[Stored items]
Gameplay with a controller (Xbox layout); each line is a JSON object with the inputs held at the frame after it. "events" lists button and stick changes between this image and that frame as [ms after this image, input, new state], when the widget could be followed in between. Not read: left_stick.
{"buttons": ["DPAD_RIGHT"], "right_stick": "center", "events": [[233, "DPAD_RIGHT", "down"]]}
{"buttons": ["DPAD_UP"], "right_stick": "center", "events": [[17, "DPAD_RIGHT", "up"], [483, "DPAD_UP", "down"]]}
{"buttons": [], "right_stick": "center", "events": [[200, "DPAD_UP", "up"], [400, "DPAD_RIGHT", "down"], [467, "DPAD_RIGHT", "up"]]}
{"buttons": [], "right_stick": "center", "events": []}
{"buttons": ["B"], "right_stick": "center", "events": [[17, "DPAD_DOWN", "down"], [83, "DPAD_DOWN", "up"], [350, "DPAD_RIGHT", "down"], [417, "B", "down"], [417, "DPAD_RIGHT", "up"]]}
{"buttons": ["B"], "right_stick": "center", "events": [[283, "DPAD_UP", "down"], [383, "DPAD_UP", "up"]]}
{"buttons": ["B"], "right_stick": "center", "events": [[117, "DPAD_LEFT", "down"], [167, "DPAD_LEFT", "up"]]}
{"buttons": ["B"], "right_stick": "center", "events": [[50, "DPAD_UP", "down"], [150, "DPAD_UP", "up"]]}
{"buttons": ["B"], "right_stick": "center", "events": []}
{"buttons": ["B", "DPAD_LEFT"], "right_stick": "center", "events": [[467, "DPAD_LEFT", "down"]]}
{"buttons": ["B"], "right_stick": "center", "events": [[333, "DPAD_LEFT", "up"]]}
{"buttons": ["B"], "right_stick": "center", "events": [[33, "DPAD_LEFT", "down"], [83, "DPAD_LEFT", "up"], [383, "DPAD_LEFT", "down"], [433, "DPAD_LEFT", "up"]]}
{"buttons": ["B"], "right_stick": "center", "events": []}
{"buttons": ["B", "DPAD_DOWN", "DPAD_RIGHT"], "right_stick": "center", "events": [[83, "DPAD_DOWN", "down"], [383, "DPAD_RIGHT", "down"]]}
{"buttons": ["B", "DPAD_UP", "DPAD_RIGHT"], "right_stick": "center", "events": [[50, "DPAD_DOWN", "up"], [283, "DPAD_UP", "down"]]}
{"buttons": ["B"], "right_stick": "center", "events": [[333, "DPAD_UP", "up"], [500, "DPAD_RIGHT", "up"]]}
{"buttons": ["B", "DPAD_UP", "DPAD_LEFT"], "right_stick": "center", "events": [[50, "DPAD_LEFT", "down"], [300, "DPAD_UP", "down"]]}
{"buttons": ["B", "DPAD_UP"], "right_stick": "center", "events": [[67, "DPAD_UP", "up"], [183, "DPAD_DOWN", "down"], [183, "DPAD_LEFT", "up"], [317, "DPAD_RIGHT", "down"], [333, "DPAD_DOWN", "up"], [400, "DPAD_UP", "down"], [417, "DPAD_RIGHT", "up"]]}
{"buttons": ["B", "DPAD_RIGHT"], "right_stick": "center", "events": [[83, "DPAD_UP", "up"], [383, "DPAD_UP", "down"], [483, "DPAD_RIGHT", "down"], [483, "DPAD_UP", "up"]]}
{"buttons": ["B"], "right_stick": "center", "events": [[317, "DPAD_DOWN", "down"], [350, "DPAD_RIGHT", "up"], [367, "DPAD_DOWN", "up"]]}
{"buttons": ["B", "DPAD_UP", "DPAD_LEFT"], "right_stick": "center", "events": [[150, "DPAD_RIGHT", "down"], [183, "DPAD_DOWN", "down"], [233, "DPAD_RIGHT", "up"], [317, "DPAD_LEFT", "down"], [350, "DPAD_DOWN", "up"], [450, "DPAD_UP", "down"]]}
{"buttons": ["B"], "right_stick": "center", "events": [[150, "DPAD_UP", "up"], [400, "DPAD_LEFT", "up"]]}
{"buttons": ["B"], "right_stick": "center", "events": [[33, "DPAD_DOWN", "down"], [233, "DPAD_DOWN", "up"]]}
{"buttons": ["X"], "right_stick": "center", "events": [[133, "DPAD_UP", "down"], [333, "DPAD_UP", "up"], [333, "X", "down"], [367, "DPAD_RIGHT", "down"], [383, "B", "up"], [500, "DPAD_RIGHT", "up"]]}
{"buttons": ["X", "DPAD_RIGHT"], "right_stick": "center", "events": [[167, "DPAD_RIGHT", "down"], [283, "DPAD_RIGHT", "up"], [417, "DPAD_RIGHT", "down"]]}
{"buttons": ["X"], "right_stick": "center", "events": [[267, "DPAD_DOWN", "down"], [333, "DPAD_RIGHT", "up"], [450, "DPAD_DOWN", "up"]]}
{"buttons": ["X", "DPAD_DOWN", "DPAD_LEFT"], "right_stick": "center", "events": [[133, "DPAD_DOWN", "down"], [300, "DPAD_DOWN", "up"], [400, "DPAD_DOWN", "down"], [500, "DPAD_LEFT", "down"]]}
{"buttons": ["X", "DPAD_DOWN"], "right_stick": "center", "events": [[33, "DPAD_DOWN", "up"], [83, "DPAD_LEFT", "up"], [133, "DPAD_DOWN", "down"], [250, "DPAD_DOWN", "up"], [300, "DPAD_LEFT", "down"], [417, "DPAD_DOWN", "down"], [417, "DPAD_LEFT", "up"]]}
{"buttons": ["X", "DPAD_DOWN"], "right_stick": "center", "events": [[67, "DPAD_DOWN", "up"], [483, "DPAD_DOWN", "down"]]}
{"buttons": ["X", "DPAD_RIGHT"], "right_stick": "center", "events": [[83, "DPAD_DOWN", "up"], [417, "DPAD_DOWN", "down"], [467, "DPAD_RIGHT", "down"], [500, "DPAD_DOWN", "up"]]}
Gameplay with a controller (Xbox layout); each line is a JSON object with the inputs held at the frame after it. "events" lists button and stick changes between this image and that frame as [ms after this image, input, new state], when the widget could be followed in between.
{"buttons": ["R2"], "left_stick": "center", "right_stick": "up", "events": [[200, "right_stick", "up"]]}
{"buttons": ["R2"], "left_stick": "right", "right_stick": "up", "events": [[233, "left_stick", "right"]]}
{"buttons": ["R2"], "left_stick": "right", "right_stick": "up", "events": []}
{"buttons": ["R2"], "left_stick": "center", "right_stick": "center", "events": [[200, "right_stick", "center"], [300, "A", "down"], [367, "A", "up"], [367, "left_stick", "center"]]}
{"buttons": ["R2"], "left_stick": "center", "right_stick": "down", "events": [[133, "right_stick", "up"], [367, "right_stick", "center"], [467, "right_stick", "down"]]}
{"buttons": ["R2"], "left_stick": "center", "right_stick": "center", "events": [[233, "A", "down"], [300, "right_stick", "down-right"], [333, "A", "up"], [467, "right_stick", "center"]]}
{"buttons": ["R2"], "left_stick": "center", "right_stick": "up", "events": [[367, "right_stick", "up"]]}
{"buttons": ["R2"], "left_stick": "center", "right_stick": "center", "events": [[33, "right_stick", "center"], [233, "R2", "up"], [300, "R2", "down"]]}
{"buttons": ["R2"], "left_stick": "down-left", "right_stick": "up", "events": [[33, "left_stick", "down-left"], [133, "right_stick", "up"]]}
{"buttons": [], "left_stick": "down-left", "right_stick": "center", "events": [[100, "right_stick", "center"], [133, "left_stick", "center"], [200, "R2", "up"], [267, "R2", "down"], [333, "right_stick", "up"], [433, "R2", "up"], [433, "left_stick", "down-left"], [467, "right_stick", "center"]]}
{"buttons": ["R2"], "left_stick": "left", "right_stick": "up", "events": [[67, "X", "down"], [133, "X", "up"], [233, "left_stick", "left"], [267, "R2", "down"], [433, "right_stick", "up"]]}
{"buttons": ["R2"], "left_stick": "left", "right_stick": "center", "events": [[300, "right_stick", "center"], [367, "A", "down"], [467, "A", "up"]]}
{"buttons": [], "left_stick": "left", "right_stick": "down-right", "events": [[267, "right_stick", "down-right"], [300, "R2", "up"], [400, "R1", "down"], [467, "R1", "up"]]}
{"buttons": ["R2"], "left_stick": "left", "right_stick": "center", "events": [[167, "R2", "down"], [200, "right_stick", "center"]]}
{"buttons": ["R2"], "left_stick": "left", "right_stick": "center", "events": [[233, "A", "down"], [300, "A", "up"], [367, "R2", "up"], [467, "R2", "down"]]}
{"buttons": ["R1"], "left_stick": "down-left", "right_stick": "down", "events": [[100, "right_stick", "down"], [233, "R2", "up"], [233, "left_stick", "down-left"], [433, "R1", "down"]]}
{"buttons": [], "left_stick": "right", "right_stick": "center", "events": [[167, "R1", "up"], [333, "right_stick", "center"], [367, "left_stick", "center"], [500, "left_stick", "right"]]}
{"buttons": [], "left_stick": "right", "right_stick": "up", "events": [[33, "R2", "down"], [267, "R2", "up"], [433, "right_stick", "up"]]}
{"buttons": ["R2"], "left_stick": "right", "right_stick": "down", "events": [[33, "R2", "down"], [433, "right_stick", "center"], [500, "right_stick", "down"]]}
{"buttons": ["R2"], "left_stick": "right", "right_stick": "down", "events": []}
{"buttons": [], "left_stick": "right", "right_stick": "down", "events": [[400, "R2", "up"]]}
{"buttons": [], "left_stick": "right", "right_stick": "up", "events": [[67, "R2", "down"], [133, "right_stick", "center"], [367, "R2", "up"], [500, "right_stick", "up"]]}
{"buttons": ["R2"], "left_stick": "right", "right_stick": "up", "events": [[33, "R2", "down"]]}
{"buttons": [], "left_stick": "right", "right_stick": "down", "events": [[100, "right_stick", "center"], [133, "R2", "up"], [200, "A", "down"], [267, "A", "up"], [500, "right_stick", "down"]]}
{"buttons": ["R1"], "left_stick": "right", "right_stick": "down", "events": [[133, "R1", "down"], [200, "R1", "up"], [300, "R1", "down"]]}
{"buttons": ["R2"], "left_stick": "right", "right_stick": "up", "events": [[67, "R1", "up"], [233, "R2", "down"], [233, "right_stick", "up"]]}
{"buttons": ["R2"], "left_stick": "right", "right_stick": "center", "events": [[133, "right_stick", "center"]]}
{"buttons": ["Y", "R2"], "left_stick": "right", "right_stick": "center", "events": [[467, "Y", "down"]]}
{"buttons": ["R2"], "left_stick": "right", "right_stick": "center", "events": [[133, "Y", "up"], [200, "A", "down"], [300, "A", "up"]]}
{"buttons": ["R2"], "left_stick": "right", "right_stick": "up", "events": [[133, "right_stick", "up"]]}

◆ **Brief**: Among the lines of the preceding data, which ones hold the word "lists"? List them.

◆ **Solution to this exercise**:
Gameplay with a controller (Xbox layout); each line is a JSON object with the inputs held at the frame after it. "events" lists button and stick changes between this image and that frame as [ms after this image, input, new state], when the widget could be followed in between. Not read: left_stick.
Gameplay with a controller (Xbox layout); each line is a JSON object with the inputs held at the frame after it. "events" lists button and stick changes between this image and that frame as [ms after this image, input, new state], when the widget could be followed in between.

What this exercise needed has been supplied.